Europe’s satellite launch company Arianespace will be launching 36 OneWeb constellation satellites on December 18, using medium lift Russian rocket Soyuz out of Vostochny Cosmodrome in Russia.
OneWeb, a low earth orbit (LEO) broadband satellite communications company, is a consortium between the UK government and Indian telecom group Bharti Global Ltd.
In November 2020 OneWeb announced that it has emerged from US Chapter 11 bankruptcy petition. A consortium of UK Government and Bharti Global, has invested $1bn of new equity to offer broadband connectivity services, via a constellation of 650 LEO satellites.
According to Arianespace, the 36 OneWeb satellites have been encapsulated in the payload fairing or heat shield of the rocket.
The December 18 mission will be the fourth for OneWeb. A total of 74 satellites were delivered by Arianespace into Low Earth Orbit for the connectivity constellation on two missions earlier this year and one in 2019.
“OneWeb’s goal is to bring connectivity to everywhere where fiber cannot reach, delivering high-speed, low-latency connectivity services to a wide range of customer sectors – including aviation, maritime, backhaul services, and for governments, emergency response services and more,” Arianespace said.
The Russian-built Soyuz will release its satellite passengers in nine deployment sequences during a mission lasting just under three hours, 52 minutes.
Total payload lift performance for Soyuz is set at 5,810 kg., which includes the spacecraft, their dispenser and integration hardware.
The Soyuz 2-1b launcher version utilized for Flight ST29 is the result of a joint European/Russian upgrade programme, adding a more powerful third stage engine that significantly increases the launcher’s overall performance, Arianespace added.

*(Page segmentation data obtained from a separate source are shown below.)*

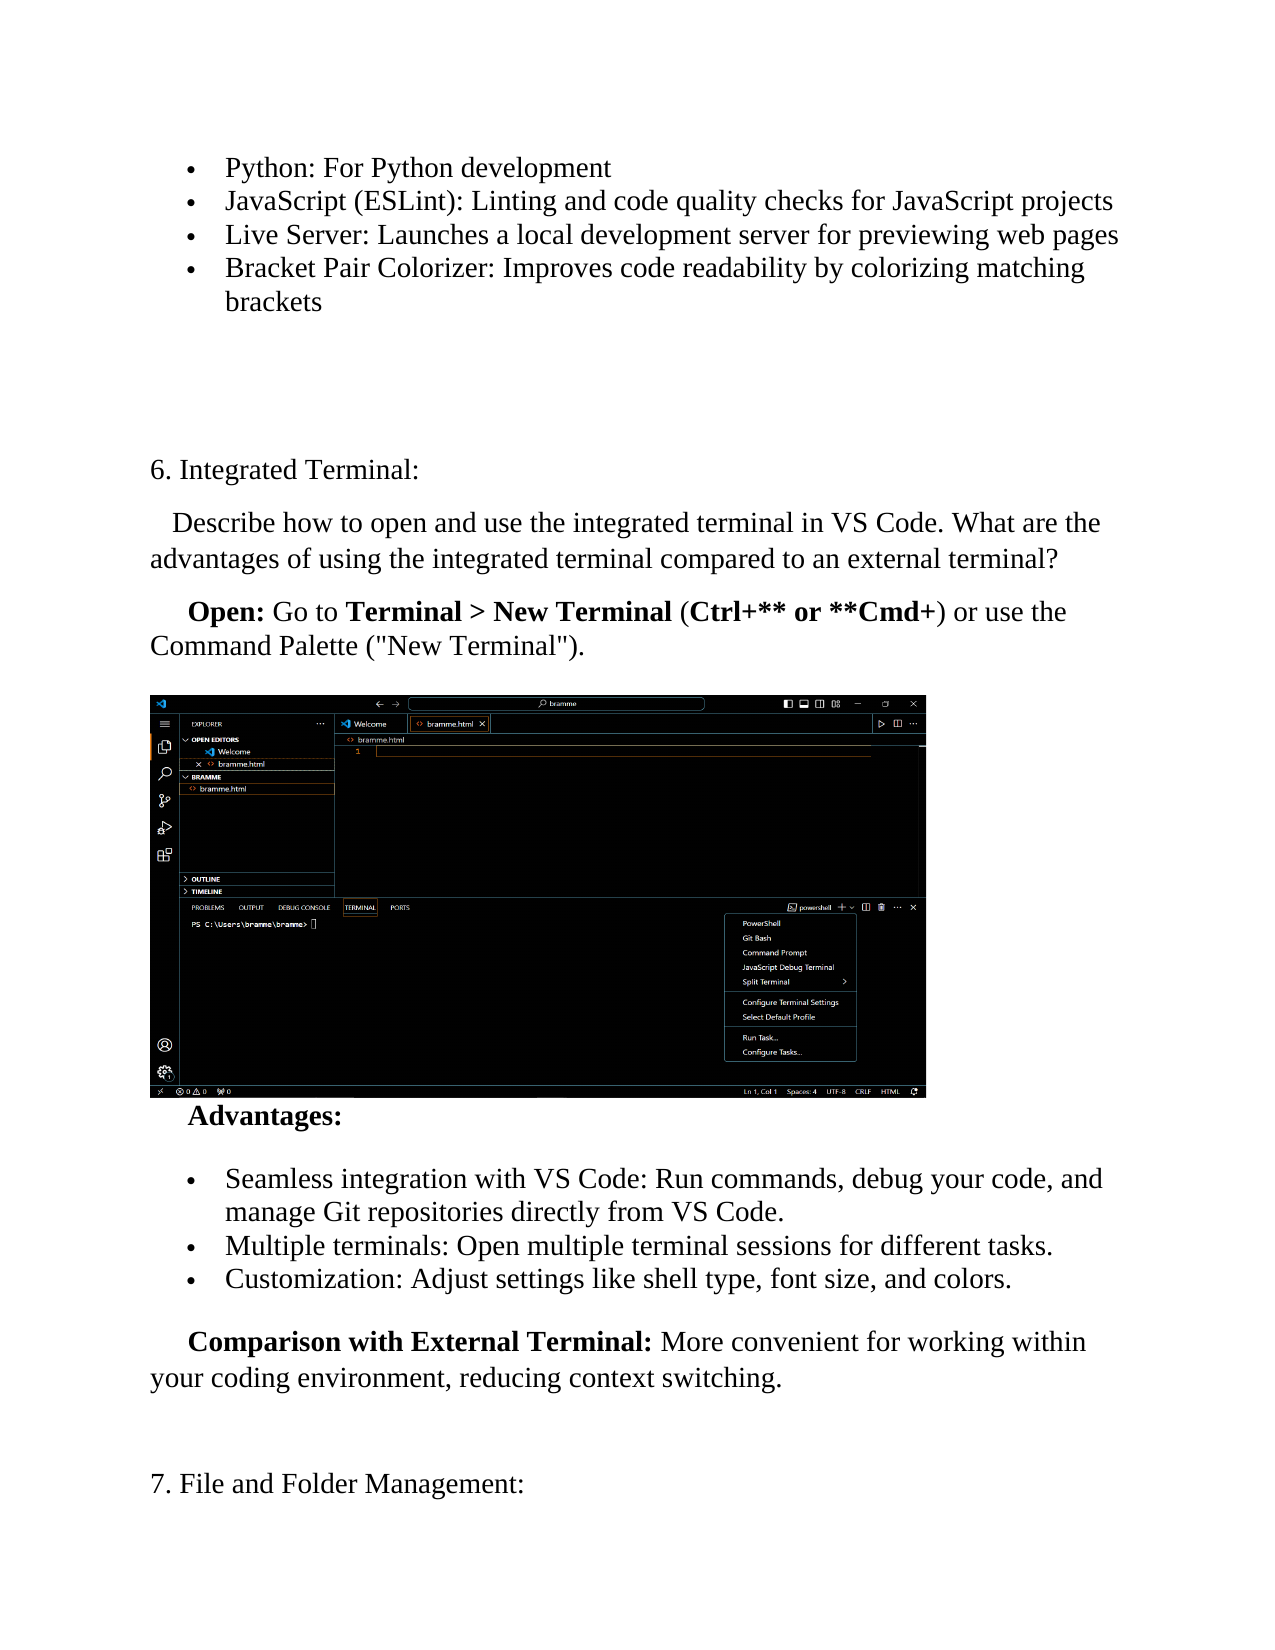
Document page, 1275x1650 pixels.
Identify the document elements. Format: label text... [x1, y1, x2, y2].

list Python: For Python development [187, 150, 1125, 183]
text  Advantages: [150, 1098, 1125, 1132]
list JavaScript (ESLint): Linting and code quality checks for JavaScript projects [187, 183, 1125, 217]
list Live Server: Launches a local development server for previewing web pages [187, 217, 1125, 251]
text  Comparison with External Terminal: More convenient for working within your coding environment, reducing context switching. [150, 1324, 1125, 1394]
text 7. File and Folder Management: [150, 1466, 1125, 1499]
list Bracket Pair Colorizer: Improves code readability by colorizing matching brackets [187, 251, 1125, 318]
text  Open: Go to Terminal > New Terminal (Ctrl+** or **Cmd+) or use the Command Palette ("New Terminal"). [150, 594, 1125, 661]
text Describe how to open and use the integrated terminal in VS Code. What are the advantages of using the integrated terminal compared to an external terminal? [150, 505, 1125, 575]
list Seamless integration with VS Code: Run commands, debug your code, and manage Git repositories directly from VS Code. [187, 1161, 1125, 1228]
picture [150, 695, 927, 1098]
list Customization: Adjust settings like shell type, font size, and colors. [187, 1261, 1125, 1295]
list Multiple terminals: Open multiple terminal sessions for different tasks. [187, 1228, 1125, 1261]
text 6. Integrated Terminal: [150, 452, 1125, 486]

This mission’s Soyuz is equipped with a re-ignitable Fregat upper stage, which is routinely used on Arianespace missions to extend the launcher’s capability.
For the upcoming OneWeb deployment, the Fregat stage will perform multiple reignitions/propulsion burns while delivering the OneWeb satellites into a near polar orbit at an altitude of 450 kilometers. After completion, the upper stage is to make a final burn for deorbiting.

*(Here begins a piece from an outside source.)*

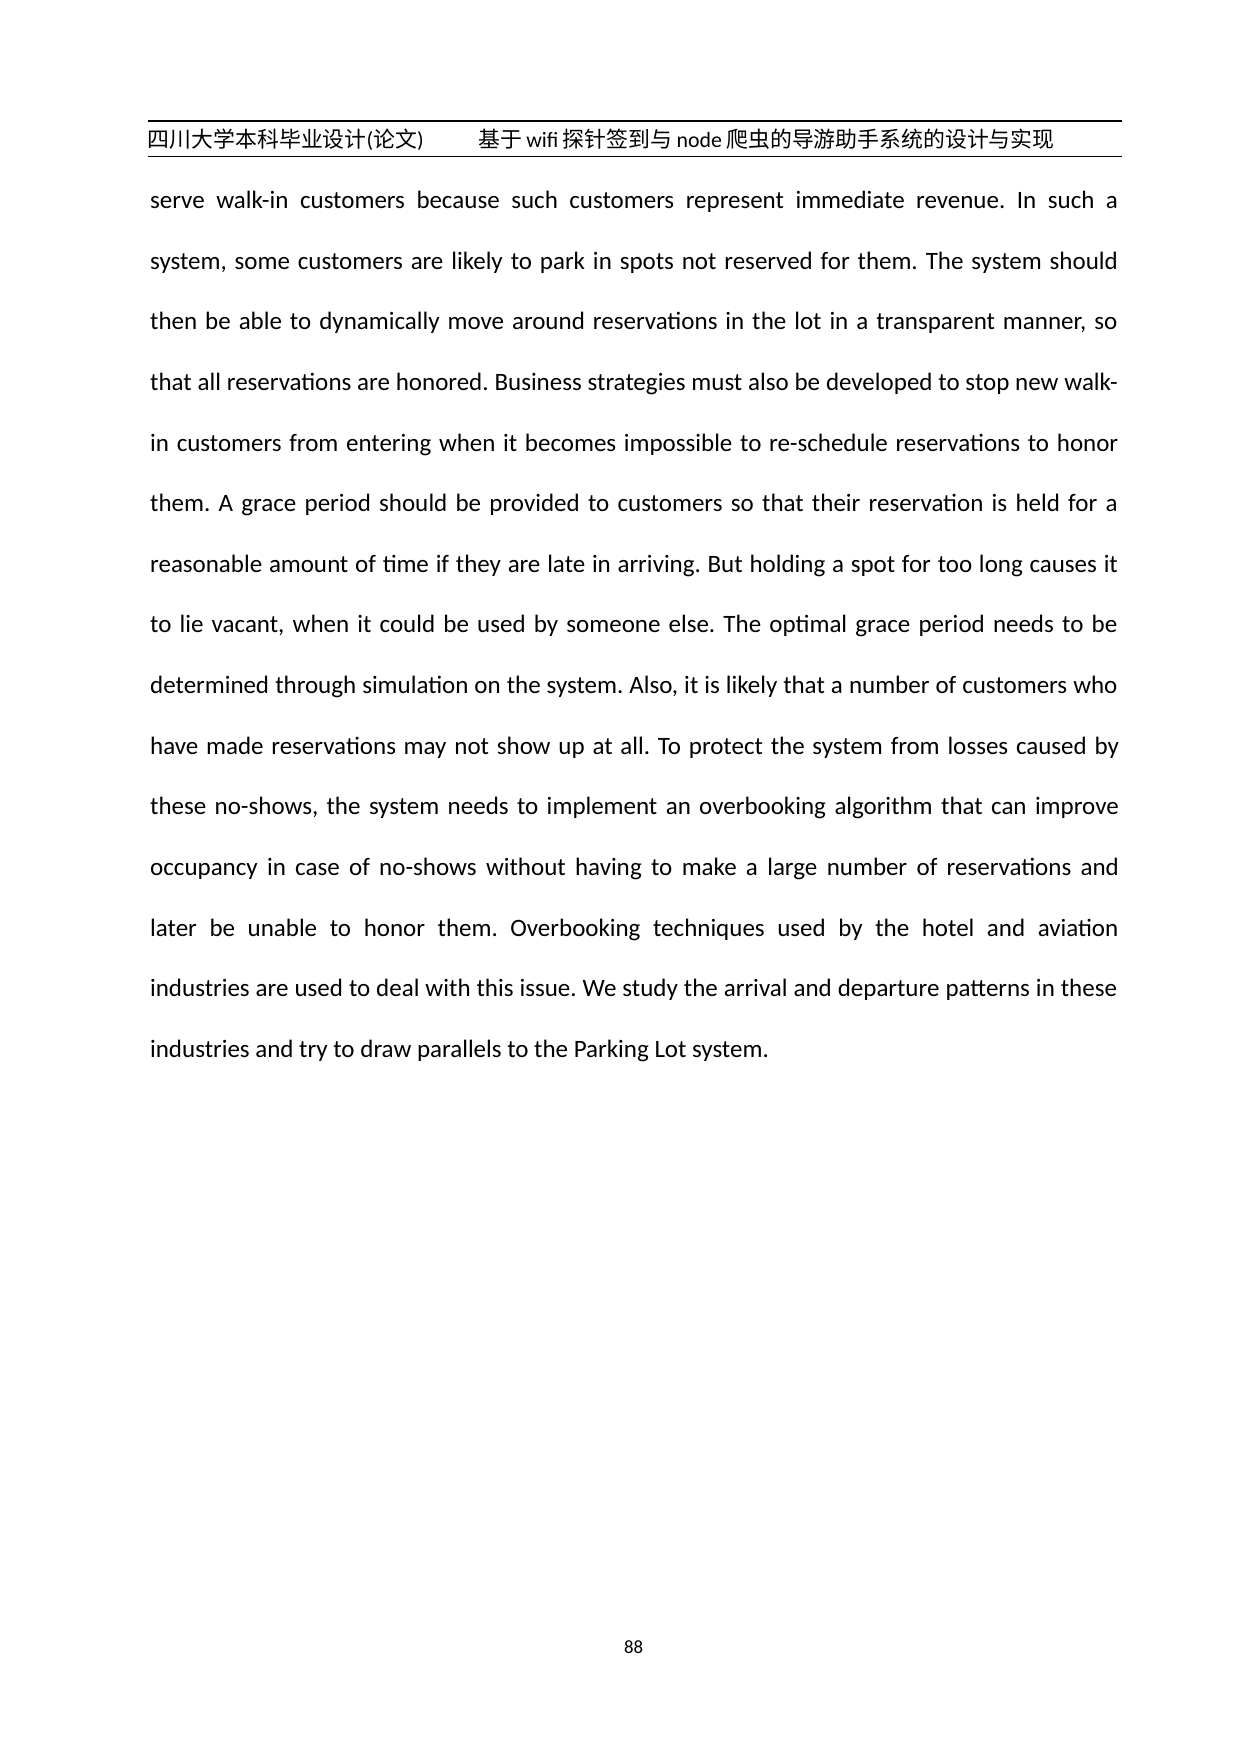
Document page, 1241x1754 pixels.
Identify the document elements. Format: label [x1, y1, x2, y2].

text [150, 169, 1120, 1078]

The spacecraft prime contractor for OneWeb’s constellation is OneWeb Satellites – a joint venture founded by OneWeb and Airbus Defence and Space.
A facility in Florida, US built the passengers for Flight ST29, with the capacity to complete two spacecraft a day on a series production line dedicated to the assembly, integration, and testing of OneWeb satellites.

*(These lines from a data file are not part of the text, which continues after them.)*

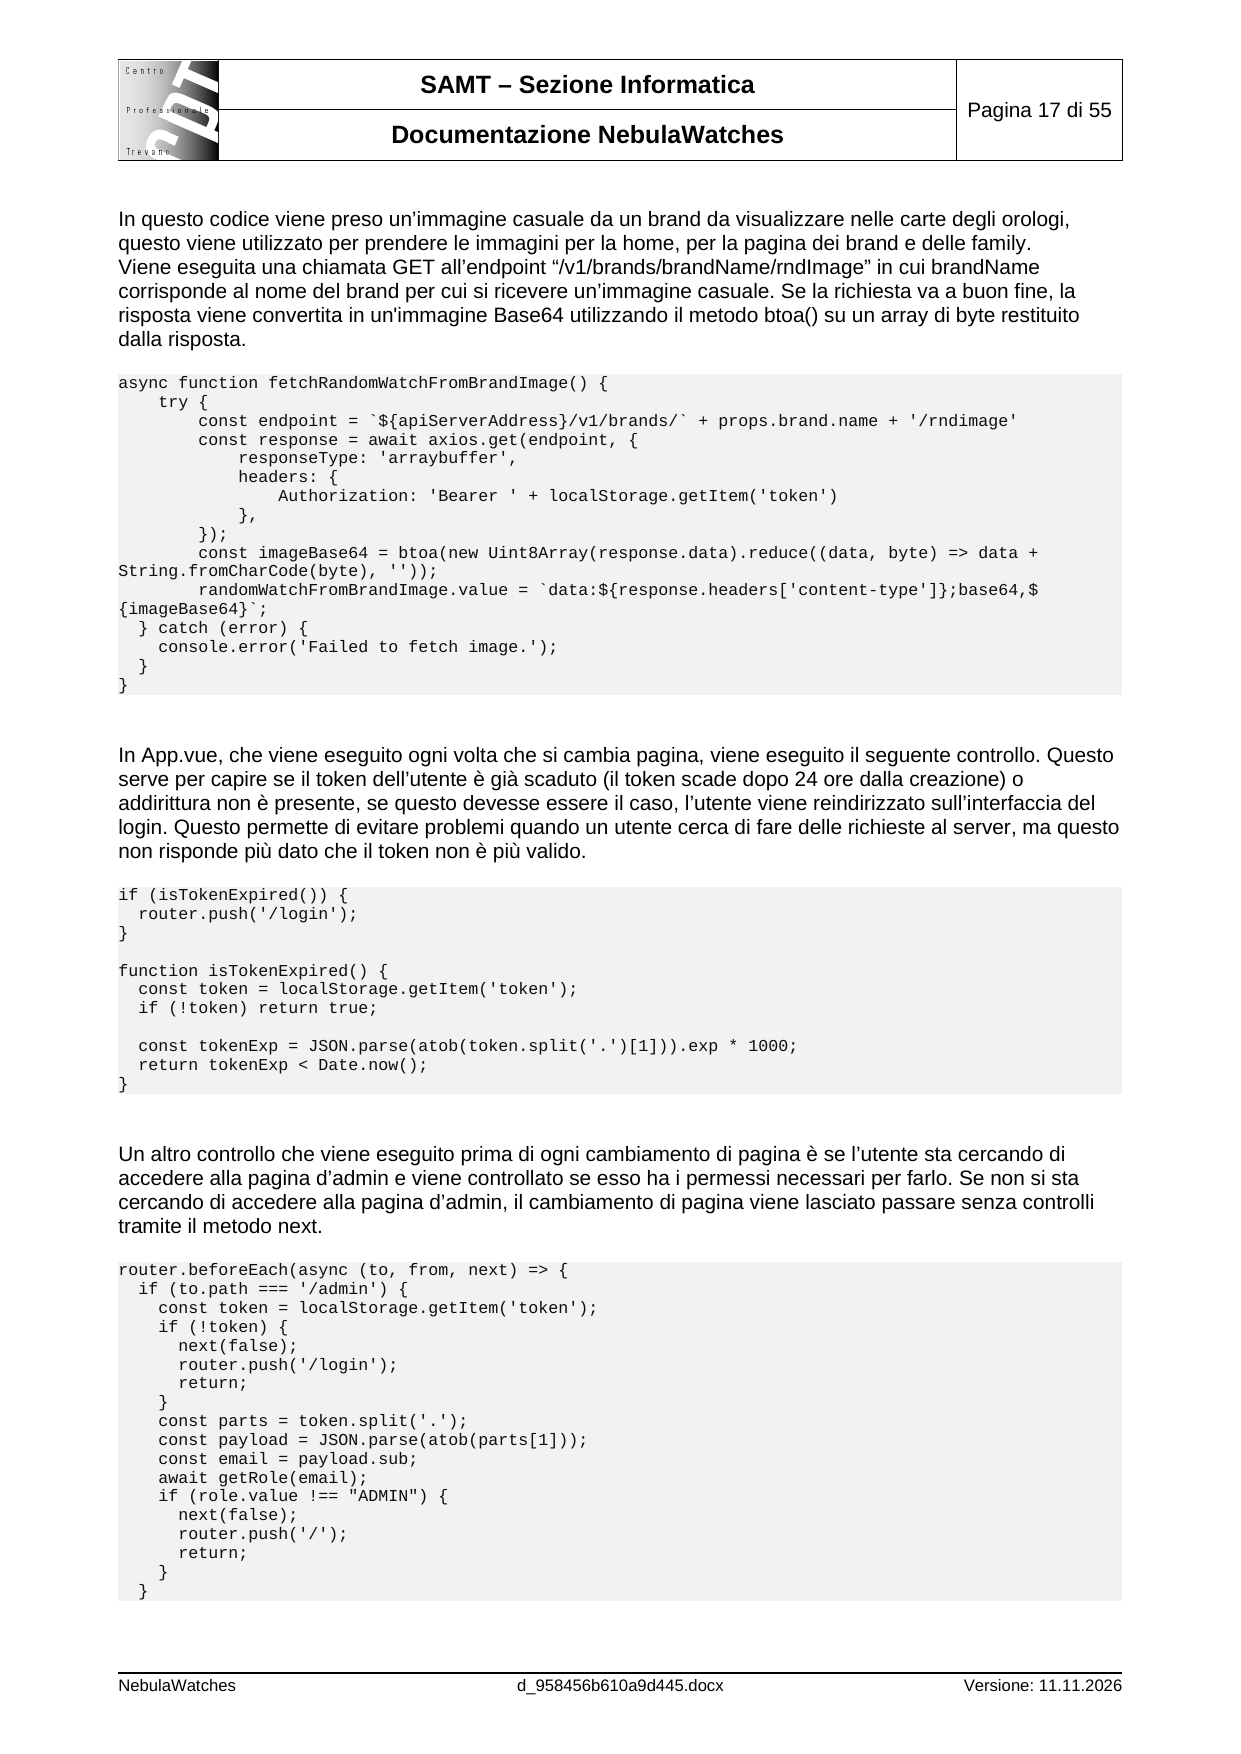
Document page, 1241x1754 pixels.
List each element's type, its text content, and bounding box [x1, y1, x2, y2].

text }); [118, 525, 1122, 544]
text router.beforeEach(async (to, from, next) => { [118, 1262, 1122, 1281]
text const token = localStorage.getItem('token'); [118, 1299, 1122, 1318]
text next(false); [118, 1337, 1122, 1356]
text const response = await axios.get(endpoint, { [118, 431, 1122, 450]
text console.error('Failed to fetch image.'); [118, 638, 1122, 657]
text const parts = token.split('.'); [118, 1413, 1122, 1431]
text return; [118, 1544, 1122, 1563]
text const imageBase64 = btoa(new Uint8Array(response.data).reduce((data, byte) => data + String.fromCharCode(byte), '')); [118, 544, 1122, 582]
text } [118, 657, 1122, 676]
text if (!token) return true; [118, 1000, 1122, 1019]
text In questo codice viene preso un’immagine casuale da un brand da visualizzare nelle carte degli orologi, questo viene utilizzato per prendere le immagini per la home, per la pagina dei brand e delle family. [118, 207, 1122, 255]
text } [118, 1563, 1122, 1582]
text if (isTokenExpired()) { [118, 887, 1122, 906]
text next(false); [118, 1507, 1122, 1526]
text responseType: 'arraybuffer', [118, 450, 1122, 469]
text } [118, 1394, 1122, 1413]
text }, [118, 506, 1122, 525]
picture [118, 60, 219, 160]
text async function fetchRandomWatchFromBrandImage() { [118, 374, 1122, 393]
text const endpoint = `${apiServerAddress}/v1/brands/` + props.brand.name + '/rndimage' [118, 412, 1122, 431]
text const payload = JSON.parse(atob(parts[1])); [118, 1431, 1122, 1450]
text randomWatchFromBrandImage.value = `data:${response.headers['content-type']};base64,${imageBase64}`; [118, 582, 1122, 619]
text if (!token) { [118, 1318, 1122, 1337]
text if (role.value !== "ADMIN") { [118, 1488, 1122, 1507]
text function isTokenExpired() { [118, 962, 1122, 981]
text Un altro controllo che viene eseguito prima di ogni cambiamento di pagina è se l’utente sta cercando di accedere alla pagina d’admin e viene controllato se esso ha i permessi necessari per farlo. Se non si sta cercando di accedere alla pagina d’admin, il cambiamento di pagina viene lasciato passare senza controlli tramite il metodo next. [118, 1142, 1122, 1238]
text Viene eseguita una chiamata GET all’endpoint “/v1/brands/brandName/rndImage” in cui brandName corrisponde al nome del brand per cui si ricevere un’immagine casuale. Se la richiesta va a buon fine, la risposta viene convertita in un'immagine Base64 utilizzando il metodo btoa() su un array di byte restituito dalla risposta. [118, 255, 1122, 351]
text } [118, 676, 1122, 695]
text return tokenExp < Date.now(); [118, 1056, 1122, 1075]
text router.push('/'); [118, 1526, 1122, 1544]
text await getRole(email); [118, 1469, 1122, 1488]
text } [118, 1075, 1122, 1094]
text } [118, 1582, 1122, 1601]
text router.push('/login'); [118, 906, 1122, 924]
text const token = localStorage.getItem('token'); [118, 981, 1122, 1000]
text } [118, 924, 1122, 943]
text router.push('/login'); [118, 1356, 1122, 1375]
text return; [118, 1375, 1122, 1394]
text Authorization: 'Bearer ' + localStorage.getItem('token') [118, 488, 1122, 506]
text const tokenExp = JSON.parse(atob(token.split('.')[1])).exp * 1000; [118, 1037, 1122, 1056]
text In App.vue, che viene eseguito ogni volta che si cambia pagina, viene eseguito il seguente controllo. Questo serve per capire se il token dell’utente è già scaduto (il token scade dopo 24 ore dalla creazione) o addirittura non è presente, se questo devesse essere il caso, l’utente viene reindirizzato sull’interfaccia del login. Questo permette di evitare problemi quando un utente cerca di fare delle richieste al server, ma questo non risponde più dato che il token non è più valido. [118, 743, 1122, 863]
text const email = payload.sub; [118, 1450, 1122, 1469]
text } catch (error) { [118, 619, 1122, 638]
text try { [118, 393, 1122, 412]
text headers: { [118, 469, 1122, 488]
text if (to.path === '/admin') { [118, 1281, 1122, 1299]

Flight ST29 underscores Arianespace’s position as a leading provider of launch services for constellation satellites.
Since the late 1990s, it has launched a total of 205 such spacecraft.
In addition to the OneWeb satellites, this involved: 56 for Globalstar; 30 for Planet; 20 for O3b; 12 for Swarm Technologies; eight for Spire; along with one each for Orbcomm, Satellogic, Kepler Communications, Orbital Solutions/GeoOptics and GHGSat.
Additionally, 26 institutional satellites were launched for the European Space Agency (ESA) and the European Commission as part of the Galileo constellation project, Arianespace said.
In November 2020, OneWeb announced that it has emerged from US Chapter 11 bankruptcy petition. A consortium of UK Government and Bharti Global, has invested $1 billion of new equity to offer broadband connectivity services, via a constellation of 650 LEO satellites.
Interestingly a day prior to OneWeb’s constellation of satellites launch, Indian space agency ISRO (Indian Space Research Organisation) will be launching its communication satellite CMS-01, formerly named GSAT-12R, using its Polar Satellite Launch Vehicle (PSLV) rocket’s XL variant numbered as PSLV-C50.